MINNEAPOLIS (WCCO) — Despite the lingering recession and the devastation brought to Minneapolis by last summer’s tornado, the city says that a group effort between it, Hennepin County and many community partners has curbed street homelessness by 40 percent and veteran homelessness by 33 percent since 2010.
The success in the city’s struggle against homelessness comes as a result of the work of Heading Home Hennepin, a joint city and county program that seeks to end homelessness in Minneapolis by 2016. The program works with dozens of the local partner organizations, and Heading Home Hennepin hopes to bring together some 120 partners in its fight against homelessness.
The number of people counted homeless in January 2012 was 204, which is down from 300 in 2011 and 341 in 2010, the city said.
On Wednesday, Heading Home Hennepin showed the city’s Committee of the Whole a presentation of its progress over the last five years.
Hennepin County Commissioner Gail Dorfman said the presentation was a great five-year report card.
“Where we’ve focused our efforts and resources, we’ve seen real results,” she said. “But we still have a long ways to go considering half the people who are homeless in our community are children. With strong political will and community support, I believe we can and will reach our goal of ending homelessness in Minneapolis and Hennepin County.”

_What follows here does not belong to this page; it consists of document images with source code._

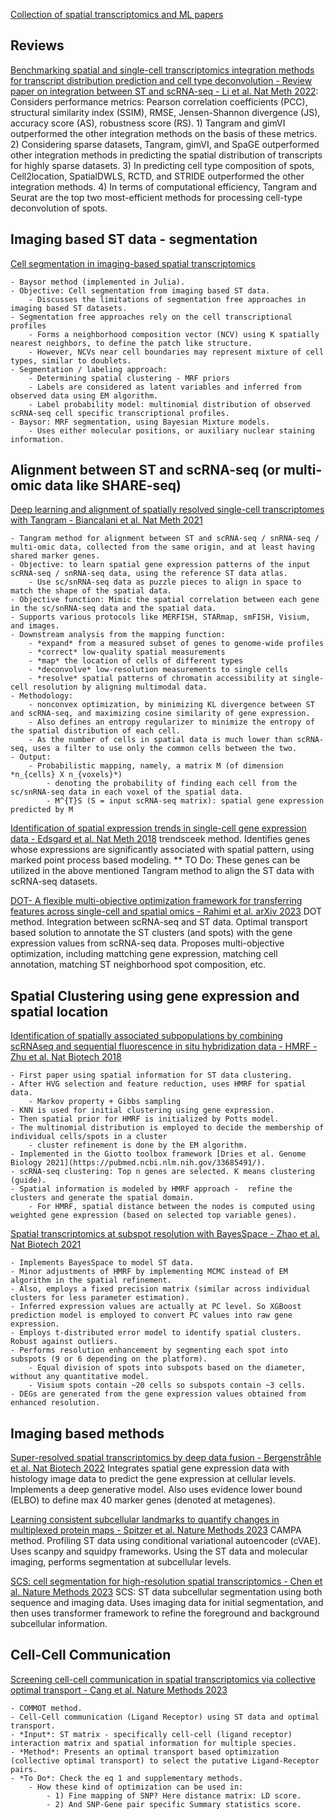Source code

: 
[Collection of spatial transcriptomics and ML papers](https://github.com/SindiLab/Deep-Learning-in-Spatial-Transcriptomics-Analysis)


## Reviews

[Benchmarking spatial and single-cell transcriptomics integration methods for transcript distribution prediction and cell type deconvolution - Review paper on integration between ST and scRNA-seq - Li et al. Nat Meth 2022](https://pubmed.ncbi.nlm.nih.gov/35577954/): Considers performance metrics: Pearson correlation coefficients (PCC), structural similarity index (SSIM), RMSE, Jensen-Shannon divergence (JS), accuracy score (AS), robustness score (RS). 1) Tangram and gimVI outperformed the other integration methods on the basis of these metrics. 2) Considering sparse datasets, Tangram, gimVI, and SpaGE outperformed other integration methods in predicting the spatial distribution of transcripts for highly sparse datasets. 3) In predicting cell type composition of spots, Cell2location, SpatialDWLS, RCTD, and STRIDE outperformed the other integration methods. 4) In terms of computational efficiency, Tangram and Seurat are the top two most-efficient methods for processing cell-type deconvolution of spots.


## Imaging based ST data - segmentation

[Cell segmentation in imaging-based spatial transcriptomics](https://pubmed.ncbi.nlm.nih.gov/34650268/) 

    - Baysor method (implemented in Julia). 
    - Objective: Cell segmentation from imaging based ST data.
        - Discusses the limitations of segmentation free approaches in imaging based ST datasets.
    - Segmentation free approaches rely on the cell transcriptional profiles 
        - Forms a neighborhood composition vector (NCV) using K spatially nearest neighbors, to define the patch like structure.
        - However, NCVs near cell boundaries may represent mixture of cell types, similar to doublets.
    - Segmentation / labeling approach:
        - Determining spatial clustering - MRF priors
        - Labels are considered as latent variables and inferred from observed data using EM algorithm.
        - Label probability model: multinomial distribution of observed scRNA-seq cell specific transcriptional profiles.
    - Baysor: MRF segmentation, using Bayesian Mixture models.
        - Uses either molecular positions, or auxiliary nuclear staining information.

## Alignment between ST and scRNA-seq (or multi-omic data like SHARE-seq)

[Deep learning and alignment of spatially resolved single-cell transcriptomes with Tangram - Biancalani et al. Nat Meth 2021](https://pubmed.ncbi.nlm.nih.gov/34711971/) 

    - Tangram method for alignment between ST and scRNA-seq / snRNA-seq / multi-omic data, collected from the same origin, and at least having shared marker genes. 
    - Objective: to learn spatial gene expression patterns of the input scRNA-seq / snRNA-seq data, using the reference ST data atlas.
        - Use sc/snRNA-seq data as puzzle pieces to align in space to match the shape of the spatial data.    
    - Objective function: Mimic the spatial correlation between each gene in the sc/snRNA-seq data and the spatial data.
    - Supports various protocols like MERFISH, STARmap, smFISH, Visium, and images. 
    - Downstream analysis from the mapping function:
        - *expand* from a measured subset of genes to genome-wide profiles 
        - *correct* low-quality spatial measurements
        - *map* the location of cells of different types
        - *deconvolve* low-resolution measurements to single cells
        - *resolve* spatial patterns of chromatin accessibility at single-cell resolution by aligning multimodal data.
    - Methodology:
        - nonconvex optimization, by minimizing KL divergence between ST and scRNA-seq, and maximizing cosine similarity of gene expression.
        - Also defines an entropy regularizer to minimize the entropy of the spatial distribution of each cell.
        - As the number of cells in spatial data is much lower than scRNA-seq, uses a filter to use only the common cells between the two.
    - Output:
        - Probabilistic mapping, namely, a matrix M (of dimension *n_{cells} X n_{voxels}*) 
            - denoting the probability of finding each cell from the sc/snRNA-seq data in each voxel of the spatial data.        
            - M^{T}S (S = input scRNA-seq matrix): spatial gene expression predicted by M

[Identification of spatial expression trends in single-cell gene expression data - Edsgard et al. Nat Meth 2018](https://pubmed.ncbi.nlm.nih.gov/29553578/) trendsceek method. Identifies genes whose expressions are significantly associated with spatial pattern, using marked point process based modeling. ** TO Do: These genes can be utilized in the above mentioned Tangram method to align the ST data with scRNA-seq datasets.

[DOT- A flexible multi-objective optimization framework for transferring features across single-cell and spatial omics - Rahimi et al. arXiv 2023](https://arxiv.org/abs/2301.01682) DOT method. Integration between scRNA-seq and ST data. Optimal transport based solution to annotate the ST clusters (and spots) with the gene expression values from scRNA-seq data. Proposes multi-objective optimization, including mattching gene expression, matching cell annotation, matching ST neighborhood spot composition, etc.

## Spatial Clustering using gene expression and spatial location

[Identification of spatially associated subpopulations by combining scRNAseq and sequential fluorescence in situ hybridization data - HMRF - Zhu et al. Nat Biotech 2018](https://pubmed.ncbi.nlm.nih.gov/30371680/) 

    - First paper using spatial information for ST data clustering. 
    - After HVG selection and feature reduction, uses HMRF for spatial data. 
        - Markov property + Gibbs sampling 
    - KNN is used for initial clustering using gene expression. 
    - Then spatial prior for HMRF is initialized by Potts model. 
    - The multinomial distribution is employed to decide the membership of individual cells/spots in a cluster 
        - cluster refinement is done by the EM algorithm. 
    - Implemented in the Giotto toolbox framework [Dries et al. Genome Biology 2021](https://pubmed.ncbi.nlm.nih.gov/33685491/).
    - scRNA-seq clustering: Top n genes are selected. K means clustering (guide).
    - Spatial information is modeled by HMRF approach -  refine the clusters and generate the spatial domain.
        - For HMRF, spatial distance between the nodes is computed using weighted gene expression (based on selected top variable genes).

[Spatial transcriptomics at subspot resolution with BayesSpace - Zhao et al. Nat Biotech 2021](https://pubmed.ncbi.nlm.nih.gov/34083791/) 

    - Implements BayesSpace to model ST data. 
    - Minor adjustments of HMRF by implementing MCMC instead of EM algorithm in the spatial refinement. 
    - Also, employs a fixed precision matrix (similar across individual clusters for less parameter estimation).     
    - Inferred expression values are actually at PC level. So XGBoost prediction model is employed to convert PC values into raw gene expression.
    - Employs t-distributed error model to identify spatial clusters. Robust against outliers.
    - Performs resolution enhancement by segmenting each spot into subspots (9 or 6 depending on the platform).
        - Equal division of spots into subspots based on the diameter, without any quantitative model.
        - Visium spots contain ~20 cells so subspots contain ~3 cells.
    - DEGs are generated from the gene expression values obtained from enhanced resolution.

## Imaging based methods

[Super-resolved spatial transcriptomics by deep data fusion - Bergenstråhle et al. Nat Biotech 2022](https://pubmed.ncbi.nlm.nih.gov/34845373) Integrates spatial gene expression data with histology image data to predict the gene expression at cellular levels. Implements a deep generative model. Also uses evidence lower bound (ELBO) to define max 40 marker genes (denoted at metagenes).

[Learning consistent subcellular landmarks to quantify changes in multiplexed protein maps - Spitzer et al. Nature Methods 2023](https://pubmed.ncbi.nlm.nih.gov/37248388/) CAMPA method. Profiling ST data using conditional variational autoencoder (cVAE). Uses scanpy and squidpy frameworks. Using the ST data and molecular imaging, performs segmentation at subcellular levels.

[SCS: cell segmentation for high-resolution spatial transcriptomics - Chen et al. Nature Methods 2023](https://pubmed.ncbi.nlm.nih.gov/37429992) SCS: ST data subcellular segmentation using both sequence and imaging data. Uses imaging data for initial segmentation, and then uses transformer framework to refine the foreground and background subcellular information.

## Cell-Cell Communication

[Screening cell-cell communication in spatial transcriptomics via collective optimal transport - Cang et al. Nature Methods 2023](https://pubmed.ncbi.nlm.nih.gov/36690742) 

    - COMMOT method. 
    - Cell-Cell communication (Ligand Receptor) using ST data and optimal transport. 
    - *Input*: ST matrix - specifically cell-cell (ligand receptor) interaction matrix and spatial information for multiple species. 
    - *Method*: Presents an optimal transport based optimization (collective optimal transport) to select the putative Ligand-Receptor pairs. 
    - *To Do*: Check the eq 1 and supplementary methods. 
        - How these kind of optimization can be used in: 
            - 1) Fine mapping of SNP? Here distance matrix: LD score. 
            - 2) And SNP-Gene pair specific Summary statistics score.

The city says Heading Home Hennepin’s success stems from its focus on preventing homelessness. According to the city, the program, with the help of federal funds, coordinated $6.5 million to help young mothers in crisis, refugee families, renters in foreclosing properties, and young people facing homelessness in public schools.
The program also provided assistance to more than 3,000 households between 2009-2011, raised more than $200,000 in private funds to get rental subsidies to households affected by the North Minneapolis tornado, provided workhouse and prison discharge planning, improved foster care support, and remodeled recuperative care models to reduce costly hospital stays.
City Council Member John Quincy, who is also a board member of Heading Home Hennepin, said the reductions in street and veteran homelessness are a direct result of organizations coming together and working toward a focused goal.
“The Heading Home Hennepin initiative has prevented and ended homelessness for thousands of people in Minneapolis and throughout Hennepin County,” he said.